Психиатрическая лечебница доктора Ригоцци соединялась с его квартирой длинным белым коридором, по обеим сторонам которого были двери кладовых и комнат служителей.
Ригоцци приходился родственником губернатору Монтевидео, был богат, а потому имел большую силу.
Темные дела творились в его лечебнице. К нему обращались те, кому надо было отделаться от нежелательных наследников, от врагов, или жене – от мужа.
Получая за свои преступления большие суммы денег, Ригоцци всякий раз, когда надо было запереть в лечебницу здорового человека, созывал консилиум из двух-трех подкупленных им врачей, и дело решалось просто. Пациент объявлялся подлежащим испытанию, его запирали, а через несколько месяцев несчастный или действительно сходил с ума, или же его переправляли куда-нибудь в казенную больницу, в Рио-де-Жанейро, Пелатос или Рио-Гранде, где он сидел до тех пор, пока о нем не забывали даже его друзья.
Леон Маньяна и Ригоцци подошли к двери, стеклянный верх которой был заделан железной решеткой. Ригоцци шел впереди.
С озабоченным видом доктор сунул в замок ключ. Подозвав проходившего мимо служителя, Ригоцци велел ему стоять у дверей в комнату Хуана.
Эта предосторожность несколько удивила гациендера, но удивление его окончилось, когда доктор, открыв дверь, вскрикнул и закрылся рукой: ловко пущенная тарелка задела его по носу, едва не ушибла Маньяну и разлетелась множеством осколков по навощенному паркету.
– Отцовский характер, – пробормотал, отшатнувшись, гациендер.
– Опять ты, мошенник, явился мучить меня!? – воскликнул Хуан, не видя еще отца. – Я тебе уже сказал, мошенник-врач, что буду бросать в тебя чем попало, если ты посмеешь явиться сюда!
– Всегда такая история! – прошептал, опешив, Ригоцци, уже забыв, что говорил Маньяне перед приходом к Хуану.
Увидев отца, Хуан было обрадовался, но, заметив, как неприветливо смотрит отец, горько вздохнул.
– Отец! – заговорил Хуан. – Неужели ты хочешь меня погубить? За что? Что я сделал худого? Возьми меня от этого мошенника, от этого пройдохи-итальянца.
– Не смей так отзываться о докторе, Хуан! – сказал Маньяна, – он и я желаем тебе добра.

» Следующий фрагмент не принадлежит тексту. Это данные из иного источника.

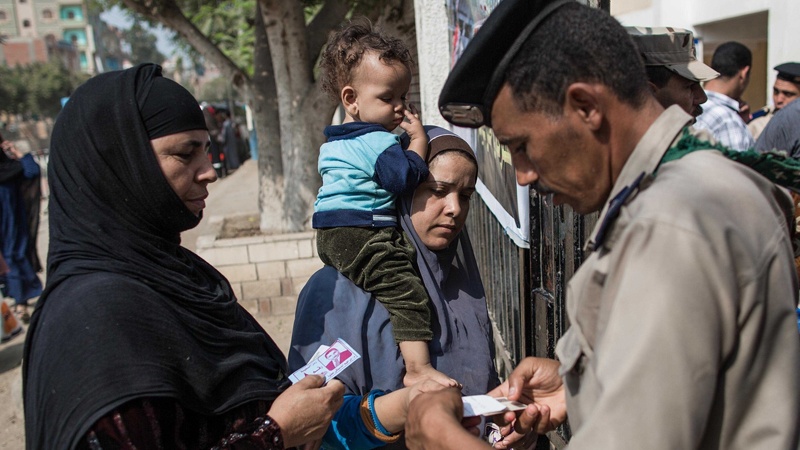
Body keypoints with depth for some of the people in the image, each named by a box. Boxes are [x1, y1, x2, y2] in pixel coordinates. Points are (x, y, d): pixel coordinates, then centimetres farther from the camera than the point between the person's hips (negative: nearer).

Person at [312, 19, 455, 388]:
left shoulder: (333, 143, 18)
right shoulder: (378, 142, -13)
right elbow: (405, 178, -23)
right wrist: (419, 140, -8)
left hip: (330, 234, 10)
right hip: (363, 234, -10)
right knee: (405, 291, -15)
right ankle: (417, 368, -22)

Я пришел последний раз попытаться уговорить тебя, и если ты не согласишься исправиться, то клянусь, ты останешься у Ригоцци на всю жизнь!
– За что?
– Ты знаешь, за что. Я не потерплю срама видеть своего наследника, своего единственного сына, отпрыска уважаемой фамилии, потешным слугой жалких комедиантов, за деньги мажущих себе лицо разными красками и ломающихся на потеху публике. Маньяна и Ригоцци сели.

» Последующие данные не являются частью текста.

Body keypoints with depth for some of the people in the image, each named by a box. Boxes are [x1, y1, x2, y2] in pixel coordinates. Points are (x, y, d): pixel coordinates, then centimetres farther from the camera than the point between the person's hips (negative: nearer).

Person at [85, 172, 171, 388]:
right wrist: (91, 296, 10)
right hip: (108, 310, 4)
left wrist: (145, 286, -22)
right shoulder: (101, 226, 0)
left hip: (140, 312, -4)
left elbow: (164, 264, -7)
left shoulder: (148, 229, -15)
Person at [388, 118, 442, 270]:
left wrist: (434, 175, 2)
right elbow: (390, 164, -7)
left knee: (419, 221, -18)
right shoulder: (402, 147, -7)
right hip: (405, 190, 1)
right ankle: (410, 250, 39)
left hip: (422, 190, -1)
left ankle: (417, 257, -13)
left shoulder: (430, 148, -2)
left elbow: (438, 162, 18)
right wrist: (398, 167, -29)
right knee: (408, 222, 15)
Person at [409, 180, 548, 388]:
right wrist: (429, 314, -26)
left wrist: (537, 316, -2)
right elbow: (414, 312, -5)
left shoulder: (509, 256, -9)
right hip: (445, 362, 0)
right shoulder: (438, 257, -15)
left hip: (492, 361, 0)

Хуан стоял у выкрашенного белой краской стола, на котором, кроме эмалированной чашки с молоком и пачки папирос, не было ничего. В окно, заделанное решеткой, открывался вид на обнесенный высокой стеной прекрасный сад, полный агав, пальм, тропических цветов.
Хуан был среднего роста, худощавый, веснущатый юноша с красивыми темными глазами и черными вьющимися волосами. Нервная озабоченность и тревога, отражающиеся на его честном лице, несколько старили Хуана; на взгляд можно было дать ему двадцать два, двадцать три года.

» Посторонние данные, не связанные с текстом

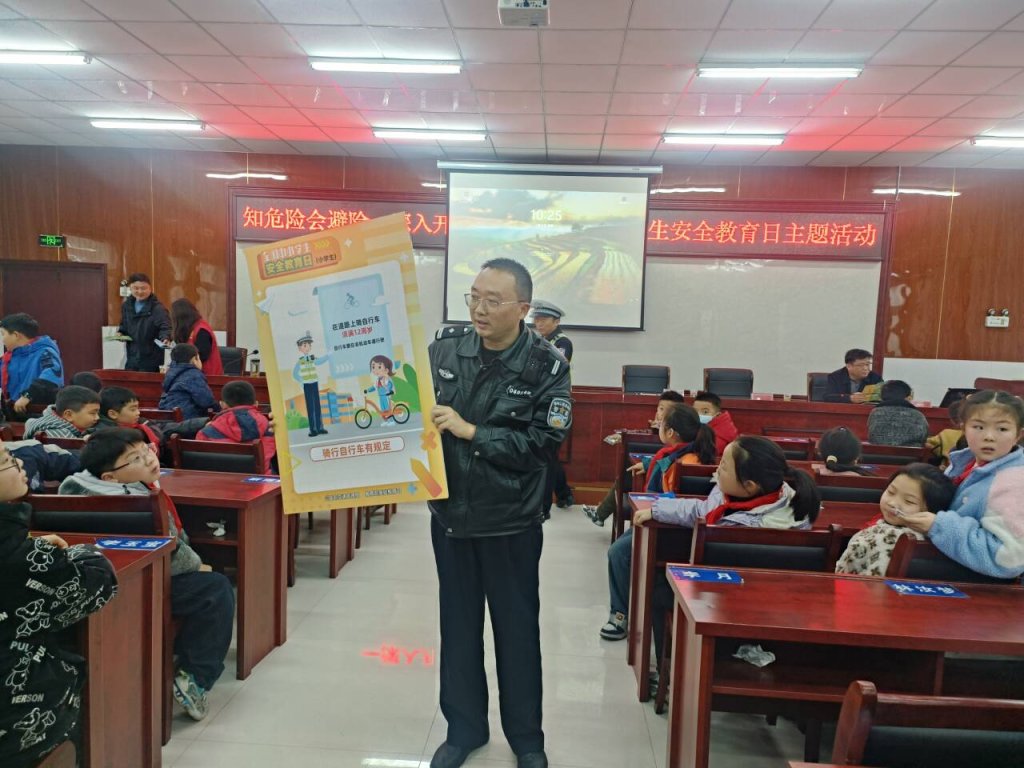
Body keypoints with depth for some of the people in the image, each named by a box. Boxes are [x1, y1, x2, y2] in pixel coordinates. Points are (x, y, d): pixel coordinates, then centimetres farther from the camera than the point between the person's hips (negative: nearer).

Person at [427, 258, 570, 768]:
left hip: (511, 522, -2)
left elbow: (543, 443, -18)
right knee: (458, 625, 16)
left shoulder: (546, 365, -11)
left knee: (517, 630, 13)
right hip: (450, 513, 3)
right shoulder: (444, 348, -4)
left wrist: (470, 431, -23)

Пол, обитый зеленым линолеумом, белые стены, койка с зеленым одеялом и два табурета – больше ничего не было в этой унылой комнате первого этажа: железная решетка на окне придавала помещению вид тюрьмы.
– Ты отлично знаешь, отец, – сказал Хуан, – что кинематография уже теперь (дело происходило в 1913 году) большая отрасль промышленности. Ничего унизительного нет в работе для кино.